EXERCISE -
How many lines in the entries below include the word "none"? Respond with the number only.

EXTRACTED INFORMATION: Begin

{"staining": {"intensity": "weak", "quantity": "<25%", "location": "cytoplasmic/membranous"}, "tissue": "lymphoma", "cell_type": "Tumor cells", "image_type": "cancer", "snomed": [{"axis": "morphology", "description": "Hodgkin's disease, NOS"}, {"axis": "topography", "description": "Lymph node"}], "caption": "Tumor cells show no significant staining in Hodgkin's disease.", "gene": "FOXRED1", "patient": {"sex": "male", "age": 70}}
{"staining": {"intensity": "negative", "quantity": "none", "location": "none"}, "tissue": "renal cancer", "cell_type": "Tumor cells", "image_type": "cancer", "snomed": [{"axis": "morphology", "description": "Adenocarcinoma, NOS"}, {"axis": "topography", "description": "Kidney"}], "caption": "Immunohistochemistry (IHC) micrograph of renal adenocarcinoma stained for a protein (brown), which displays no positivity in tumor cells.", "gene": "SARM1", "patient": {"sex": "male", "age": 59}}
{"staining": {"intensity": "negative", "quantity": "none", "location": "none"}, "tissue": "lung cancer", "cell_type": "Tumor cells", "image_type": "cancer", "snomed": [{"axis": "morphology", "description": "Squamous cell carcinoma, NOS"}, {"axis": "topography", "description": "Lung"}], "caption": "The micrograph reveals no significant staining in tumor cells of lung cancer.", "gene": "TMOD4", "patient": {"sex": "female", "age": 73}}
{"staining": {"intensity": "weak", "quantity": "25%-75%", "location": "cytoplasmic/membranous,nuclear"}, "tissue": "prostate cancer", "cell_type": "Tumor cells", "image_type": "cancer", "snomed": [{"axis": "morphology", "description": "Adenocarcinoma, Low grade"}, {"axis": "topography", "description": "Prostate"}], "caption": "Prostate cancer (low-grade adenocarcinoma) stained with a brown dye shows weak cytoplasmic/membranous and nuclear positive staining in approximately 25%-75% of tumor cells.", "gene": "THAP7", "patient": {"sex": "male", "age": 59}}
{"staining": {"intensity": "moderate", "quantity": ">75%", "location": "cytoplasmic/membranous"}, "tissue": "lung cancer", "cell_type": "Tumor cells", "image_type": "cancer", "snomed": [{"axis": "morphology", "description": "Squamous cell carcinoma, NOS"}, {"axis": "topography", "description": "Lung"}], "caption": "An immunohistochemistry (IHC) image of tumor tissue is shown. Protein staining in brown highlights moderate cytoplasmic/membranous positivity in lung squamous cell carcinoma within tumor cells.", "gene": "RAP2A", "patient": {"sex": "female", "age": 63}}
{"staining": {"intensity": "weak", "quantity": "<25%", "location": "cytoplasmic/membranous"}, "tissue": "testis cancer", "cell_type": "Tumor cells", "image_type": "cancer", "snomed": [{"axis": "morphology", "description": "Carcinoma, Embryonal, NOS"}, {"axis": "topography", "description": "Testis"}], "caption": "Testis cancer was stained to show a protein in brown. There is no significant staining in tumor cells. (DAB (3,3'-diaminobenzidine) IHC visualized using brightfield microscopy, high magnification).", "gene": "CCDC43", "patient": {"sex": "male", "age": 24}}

EXTRACTED INFORMATION: End

RESPONSE BELOW -
2